Neste aqui, a cidade se identifica como um dos personagens principais também - junto com o motorista e sua família - pois, mesmo se estabelecendo numa simplicidade conjectural, o longa consegue criar uma atmosfera bem icônica, coisa que o diretor sabe fazer bem e sempre usa em seus filmes. Os dois (cidade e ser humano) estão conectados entre si, parece que um não vive sem o outro; o personagem se mostra como o brilho esquecido da cidade e soma grandeza às terras. Ele é alguém bem singelo e inocente, assim como o local em que vive: tem repulsa a celulares, computadores e tecnologia em geral, sua única diversão é ouvir o que os outros têm a dizer e botar a cabeça para funcionar. Porém, Jarmusch é bem claro quanto a essa integridade: é mostrado como um defeito se tratando do personagem, uma complexidade que tem de ser resolvida e, porventura, uma crítica a esse tipo de conservadorismo específico.

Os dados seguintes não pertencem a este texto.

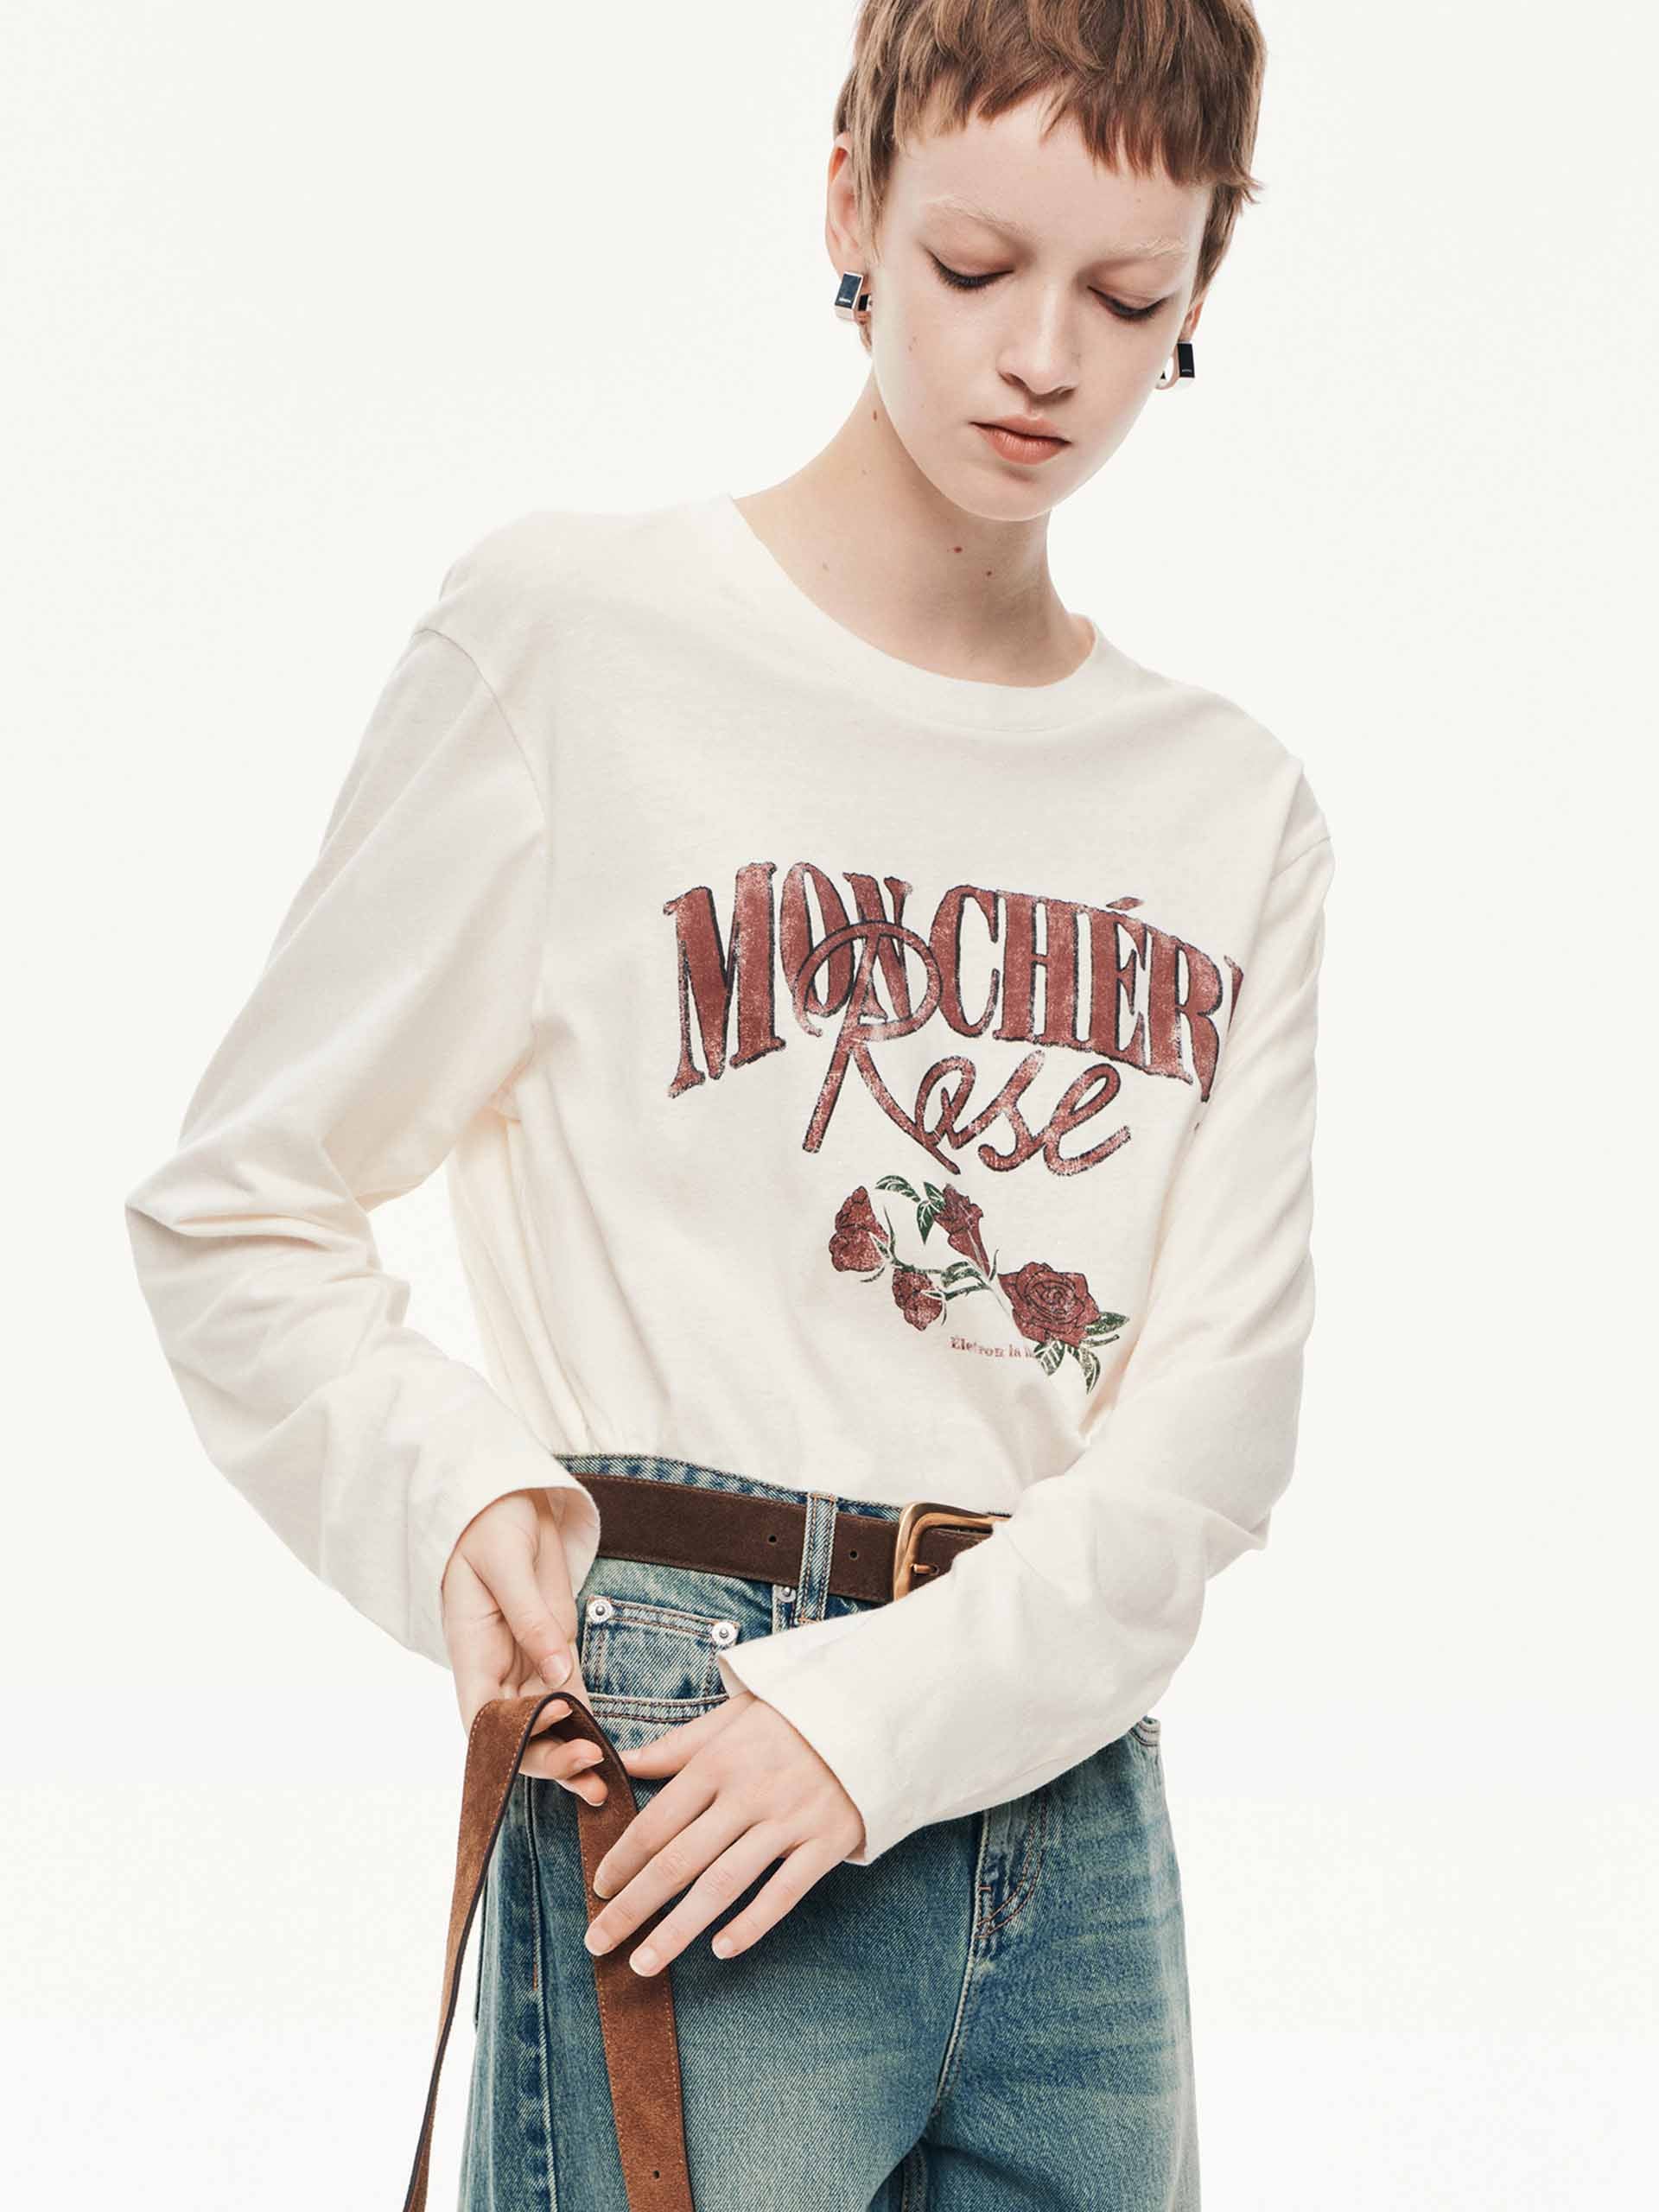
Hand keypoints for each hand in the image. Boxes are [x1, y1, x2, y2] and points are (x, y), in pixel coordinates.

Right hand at [439, 1486, 611, 1807]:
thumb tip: (556, 1671)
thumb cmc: (490, 1524)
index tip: (553, 1732)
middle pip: (515, 1731)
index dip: (511, 1739)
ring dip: (569, 1755)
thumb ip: (530, 1618)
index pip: (480, 1716)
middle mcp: (495, 1667)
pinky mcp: (553, 1649)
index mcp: (471, 1650)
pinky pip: (569, 1696)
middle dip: (548, 1758)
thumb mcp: (506, 1564)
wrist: (505, 1499)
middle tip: (590, 1770)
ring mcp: (525, 1662)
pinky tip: (606, 1751)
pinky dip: (585, 1724)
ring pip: (545, 1723)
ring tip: (603, 1784)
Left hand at [581, 1685, 866, 1976]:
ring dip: (678, 1929)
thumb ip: (678, 1746)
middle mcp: (748, 1794)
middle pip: (678, 1860)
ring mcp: (788, 1821)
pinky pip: (783, 1893)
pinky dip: (751, 1924)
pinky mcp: (825, 1842)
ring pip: (723, 1885)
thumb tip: (623, 1761)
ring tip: (645, 1964)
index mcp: (718, 1762)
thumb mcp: (732, 1716)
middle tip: (599, 1942)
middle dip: (633, 1907)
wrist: (874, 1709)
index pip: (657, 1820)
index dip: (622, 1860)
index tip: (598, 1889)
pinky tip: (720, 1949)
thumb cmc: (794, 1715)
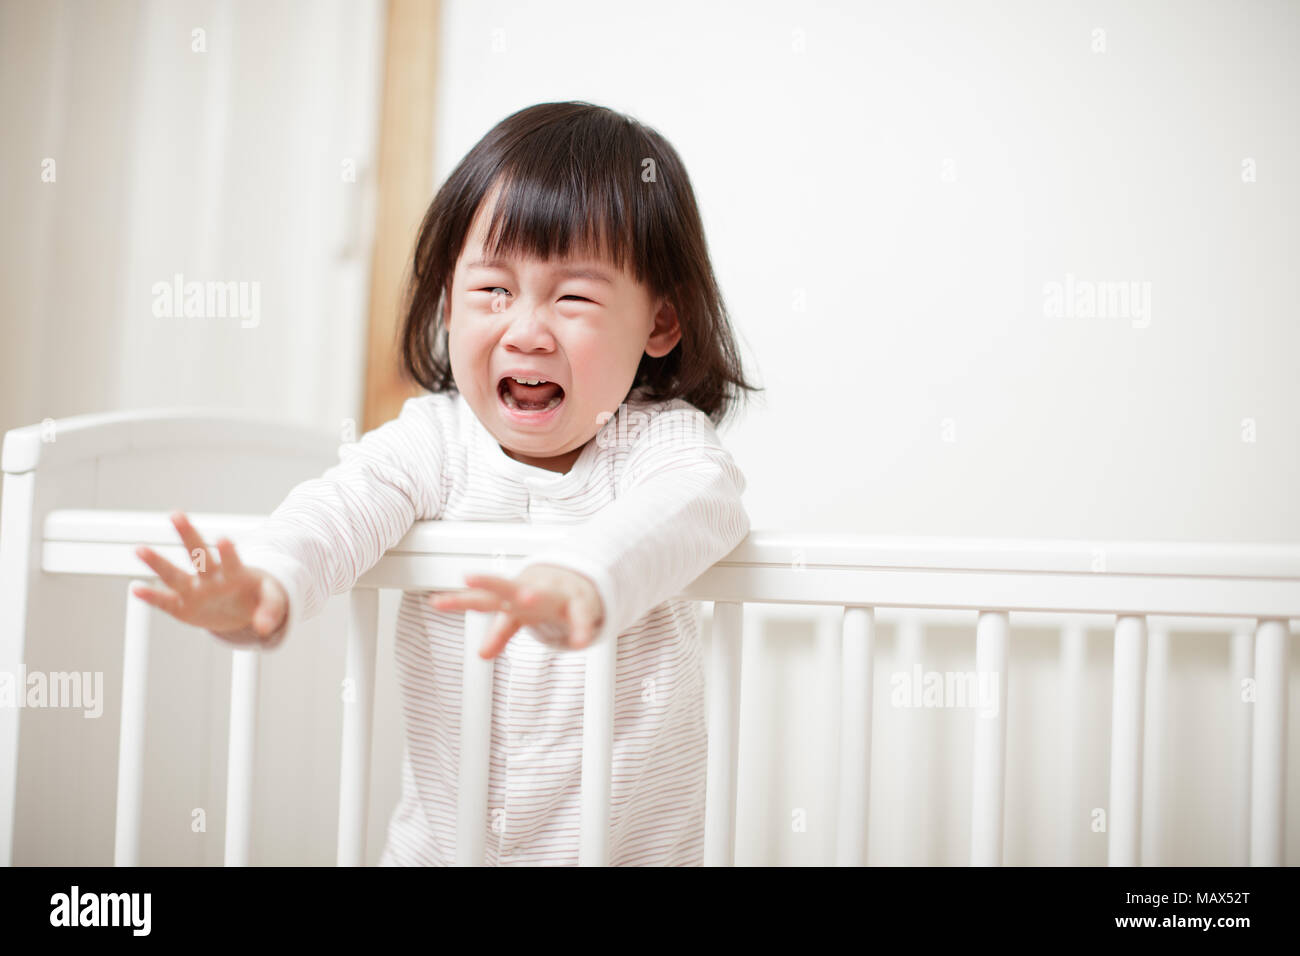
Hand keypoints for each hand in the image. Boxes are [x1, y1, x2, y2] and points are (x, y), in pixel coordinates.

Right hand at [130, 510, 289, 648]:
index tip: (223, 539)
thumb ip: (272, 610)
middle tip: (176, 514)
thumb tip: (264, 629)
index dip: (228, 552)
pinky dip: (151, 597)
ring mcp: (194, 590)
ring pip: (175, 575)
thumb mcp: (271, 599)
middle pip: (198, 555)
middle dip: (188, 535)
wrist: (241, 608)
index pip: (232, 560)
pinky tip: (135, 588)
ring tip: (139, 549)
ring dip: (158, 563)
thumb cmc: (256, 595)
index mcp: (235, 572)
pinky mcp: (182, 606)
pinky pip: (165, 601)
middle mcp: (211, 577)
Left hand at [428, 564, 604, 659]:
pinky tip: (581, 642)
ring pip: (545, 593)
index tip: (437, 602)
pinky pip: (581, 615)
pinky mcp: (580, 603)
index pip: (481, 598)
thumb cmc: (541, 597)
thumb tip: (481, 654)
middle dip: (489, 582)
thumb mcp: (518, 616)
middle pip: (507, 586)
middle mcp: (530, 590)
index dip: (459, 601)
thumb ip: (500, 633)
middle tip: (469, 578)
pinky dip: (581, 628)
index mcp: (511, 596)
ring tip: (526, 597)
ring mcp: (555, 593)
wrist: (579, 581)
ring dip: (535, 594)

Mesmo sem muito o que contar, a metragem define bem seus posicionamentos alegóricos, edificando isso em um final de pura interpretação, distinta a cada um. Com uma sinceridade textual satisfatória, gerida por uma autenticidade sublime, rara nos dias atuais, Paterson, sem dúvidas, é uma das obras mais enigmáticas dos últimos tempos; não por reviravoltas da narrativa ou complexidade do enredo, mas, simplesmente, por sua atmosfera genérica sucumbir tanto o nosso timbre sensitivo, mesmo com tão pouco. Não há quase nenhuma emoção característica à obra, mas há tanto sentimento pós-sessão - externo a todo filme -, uma sensação agridoce. Todavia, a jornada vaga do motorista para uma nova descoberta sensorial é cheia de banalidades e passagens ordinariamente aventurosas, fazendo com que a condução rítmica do filme perca sua exuberância e o tempo demore a transitar em diversos momentos.